DIANE V. GRENDELL, J., concurs,
COLLEEN MARY O'TOOLE, J., dissents with a Dissenting Opinion.
Notes
Dissenting Opinion
I respectfully dissent.
The majority contends that since there is no genuine issue of material fact as to whether Rolinda had the authority to conduct the transactions under consideration, there is no question to be litigated regarding her liability. Thus, the majority believes that the trial court properly granted summary judgment in favor of appellees. I disagree.
An attorney-in-fact has a fiduciary relationship with her principal.In re Scott, supra, at 276. Any transfer of the principal's assets by an attorney-in-fact to the benefit of the attorney-in-fact should be viewed with some suspicion. Id. Although the foregoing statements of law are correct, it is also true that self-dealing transfers may in fact be appropriatе and the attorney-in-fact has the burden of proof on the issue of the fairness of the transaction. Testa, supra, at 166.
In the instant matter, Rolinda presented Civ. R. 56 evidence demonstrating that there were issues of material fact as to whether her actions as attorney-in-fact were appropriate. She presented affidavits signed by herself, Dorothy, and Anita. In each of the affidavits, the affiants state that the family plan to create the trust by use of the *19 Scotts' assets was discussed with them prior to the transfer being made. The affidavits also claim that the Scotts directed Rolinda to put the plan in motion by transferring the funds as she did. In fact, Anita indicated in her affidavit that Harriet was pleased with the trust.

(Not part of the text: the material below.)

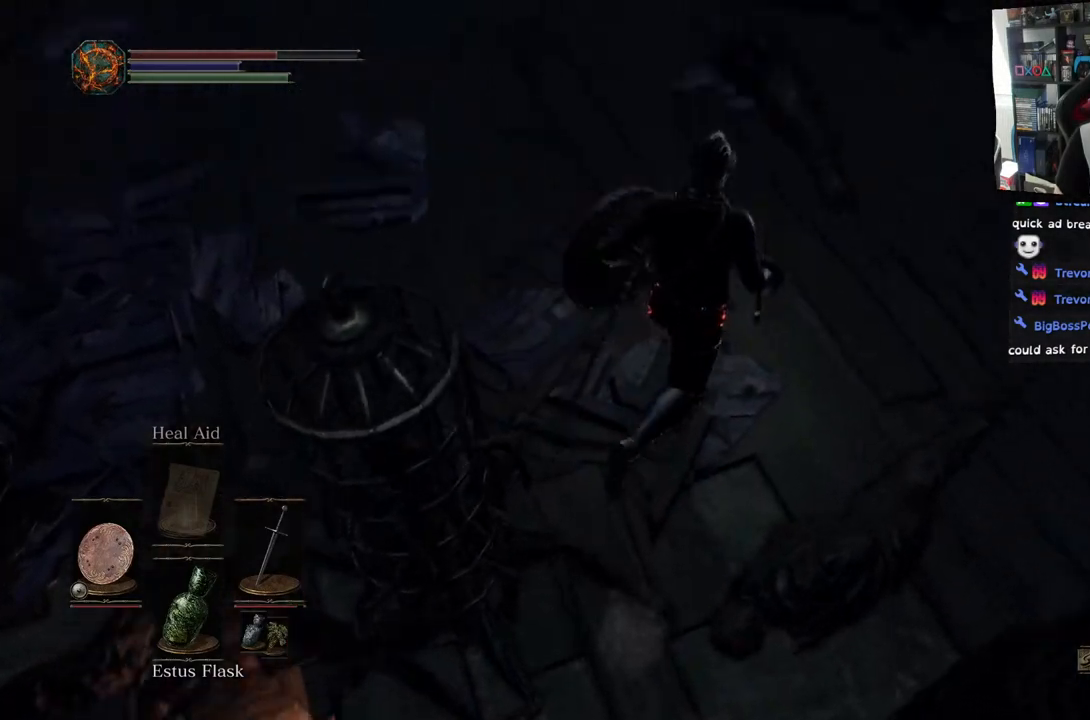
{"buttons": [], "left_stick": "up", "right_stick": "down-right", "events": [[167, "right_stick", "right"], [283, "left_stick", "up"], [433, "right_stick", "down-right"]]}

The Civ.R 56 evidence showed that Rolinda made transfers of appellees' assets by use of an all-inclusive power of attorney that had no provision for gifts. This writer does not believe that she exceeded her authority in any manner.
Appellees claim that Rolinda made the transfers without their knowledge, understanding, or direction. Rolinda, on the other hand, claims that the transfers were made with appellees' full knowledge and direction. In spite of these conflicting claims, I believe that the trial court erred by finding that there was no genuine issue of material fact.